The high price of oil was manifested in the fact that Russia boasted a trade balance of $177.7 billion in August, higher than China's. However, it is worth noting that the Russian stock market has fallen from an index level of over 2,000 in April this year to close to 1,200 earlier this month.  Roger Törnkvist, fund strategist at SEB, attributes the drop to the international economic crisis which has led to investors fleeing all forms of risks. As a result, the three Russia-related funds managed by SEB have all taken big knocks in recent months.
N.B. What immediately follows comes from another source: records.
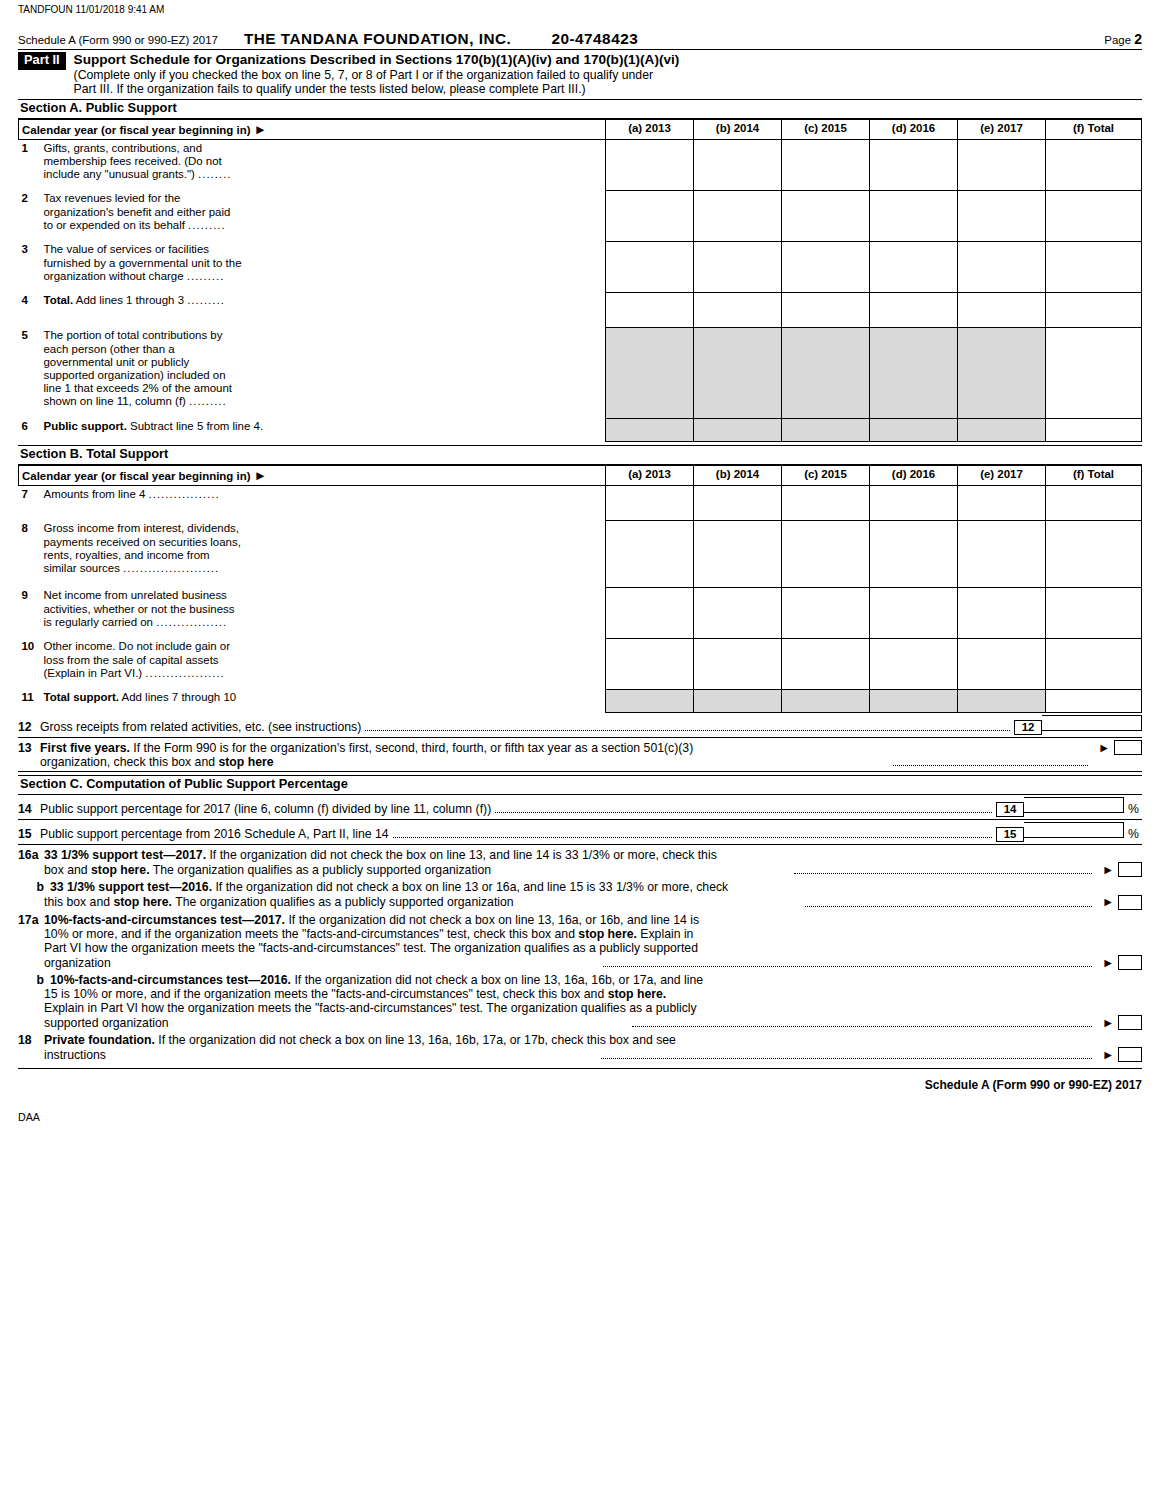TANDFOUN 11/01/2018 9:41 AM
Schedule A (Form 990 or 990-EZ) 2017
THE TANDANA FOUNDATION, INC.
20-4748423
Page 2
Part II
Support Schedule for Organizations Described in Sections 170(b)(1)(A)(iv) and 170(b)(1)(A)(vi)
(Complete only if you checked the box on line 5, 7, or 8 of Part I or if the organization failed to qualify under
Part III. If the organization fails to qualify under the tests listed below, please complete Part III.)
Section A. Public Support
| Calendar year (or fiscal year beginning in) ► | (a) 2013 | (b) 2014 | (c) 2015 | (d) 2016 | (e) 2017 | (f) Total |
| 1 | Gifts, grants, contributions, and membership fees received. (Do not include any "unusual grants.") ........ | | | | | | |
| 2 | Tax revenues levied for the organization's benefit and either paid to or expended on its behalf ......... | | | | | | |
| 3 | The value of services or facilities furnished by a governmental unit to the organization without charge ......... | | | | | | |
| 4 | Total. Add lines 1 through 3 ......... | | | | | | |
| 5 | The portion of total contributions by each person (other than a governmental unit or publicly supported organization) included on line 1 that exceeds 2% of the amount shown on line 11, column (f) ......... | | | | | | |
| 6 | Public support. Subtract line 5 from line 4. | | | | | | |
Section B. Total Support
| Calendar year (or fiscal year beginning in) ► | (a) 2013 | (b) 2014 | (c) 2015 | (d) 2016 | (e) 2017 | (f) Total |
| 7 | Amounts from line 4 ................. | | | | | | |
| 8 | Gross income from interest, dividends, payments received on securities loans, rents, royalties, and income from similar sources ....................... | | | | | | |
| 9 | Net income from unrelated business activities, whether or not the business is regularly carried on ................. | | | | | | |
| 10 | Other income. Do not include gain or loss from the sale of capital assets (Explain in Part VI.) ................... | | | | | | |
| 11 | Total support. Add lines 7 through 10 | | | | | | |
12
Gross receipts from related activities, etc. (see instructions)
12
13
First five years. If the Form 990 is for the organization's first, second, third, fourth, or fifth tax year as a section 501(c)(3)
organization, check this box and stop here
►
Section C. Computation of Public Support Percentage
14
Public support percentage for 2017 (line 6, column (f) divided by line 11, column (f))
14
%
15
Public support percentage from 2016 Schedule A, Part II, line 14
15
%
16a
33 1/3% support test—2017. If the organization did not check the box on line 13, and line 14 is 33 1/3% or more, check this
box and stop here. The organization qualifies as a publicly supported organization
►
b
33 1/3% support test—2016. If the organization did not check a box on line 13 or 16a, and line 15 is 33 1/3% or more, check
this box and stop here. The organization qualifies as a publicly supported organization
►
17a
10%-facts-and-circumstances test—2017. If the organization did not check a box on line 13, 16a, or 16b, and line 14 is
10% or more, and if the organization meets the "facts-and-circumstances" test, check this box and stop here. Explain in
Part VI how the organization meets the "facts-and-circumstances" test. The organization qualifies as a publicly supported
organization
►
b
10%-facts-and-circumstances test—2016. If the organization did not check a box on line 13, 16a, 16b, or 17a, and line
15 is 10% or more, and if the organization meets the "facts-and-circumstances" test, check this box and stop here.
Explain in Part VI how the organization meets the "facts-and-circumstances" test. The organization qualifies as a publicly
supported organization
►
18
Private foundation. If the organization did not check a box on line 13, 16a, 16b, 17a, or 17b, check this box and see
instructions
►
Schedule A (Form 990 or 990-EZ) 2017
DAA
But the situation is far from gloom and doom, and another Scandinavian player, Saxo Bank, the Denmark-based online trading specialist, opened the doors to an office in Moscow earlier in October. “Everybody is having a rough ride now and Russia is one of the places we believe in in the long-term,” Lars Seier Christensen, the firm’s co-chief executive, told this publication. “I do believe that the market is sophisticated enough for our service. Russia has begun using the internet for transactions. Do I think there are millions of clients for us there? No. But do I believe there are thousands? Possibly.”

Finally, Idelson, who is Latvian, says he believes wealth creation in Russia goes beyond the price of oil. “I think that this country is really great not because of its natural resources but because of its entrepreneurial spirit. I face it every day, this country has really bright people, and it’s a shame that they cannot realise their potential on an international scale because of the difficulties they face in their home country,” he said, referring to the need for reform in the young free economy.